Monday, December 1, 2008

Manatees become conservation symbol for communities in Chiapas

From an article posted on Mongabay.com:

Local conservation efforts are helping protect endangered manatees in Chiapas, Mexico, report researchers writing in the December issue of Tropical Conservation Science.

Conducting surveys of local communities and recording manatee sightings in the Catazajá wetlands of northeast Chiapas, Jenner Rodas-Trejo and colleagues mapped the progress on conservation efforts in an ecosystem that is increasingly rare in Mexico due to transformation for cattle ranching, oil exploration, and human settlement. The researchers found hopeful signs that locals are changing practices harmful to the marine mammal and even actively promoting conservation of the species. The new sentiment is reflected by the elevation of the manatee as a community symbol.

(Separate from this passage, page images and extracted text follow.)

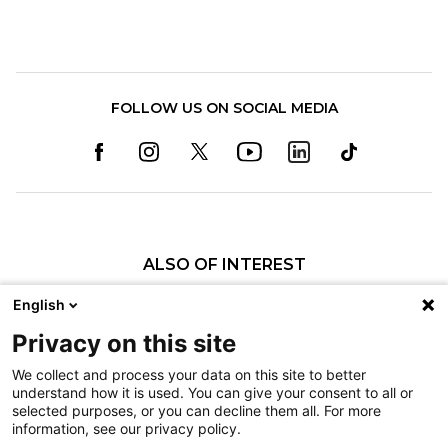
FOLLOW US ON SOCIAL MEDIA
ALSO OF INTEREST
David S. Rocchino Family Foundation Makes...
English
Explore the Child Life Practicum at Shriners...
Privacy on this site
Preparing for Outpatient Surgery
We collect and process your data on this site to better
understand how it is used. You can give your consent to all or
Nondiscrimination
selected purposes, or you can decline them all. For more
information, see our privacy policy.
Terms of Use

"Since 2001, we have gradually involved the local communities in the conservation of manatees and the wetland ecosystem. Local people participation has been gradual and more recently accelerated," write the authors. "While still in progress, tangible outcomes of community involvement in conservation are the following: protection by the local community of manatee preferred gathering areas in the wetland is gaining strength, hunting of manatees is now almost non existent, local people trained by us now assist in keeping track of manatee sightings and local community members actively become involved in the rescue of stranded individuals. Importantly, the manatee has now become the animal emblem for the communities in the study area. A manatee festival is held once a year, with intensive participation by local inhabitants, including adults of all ages and school children."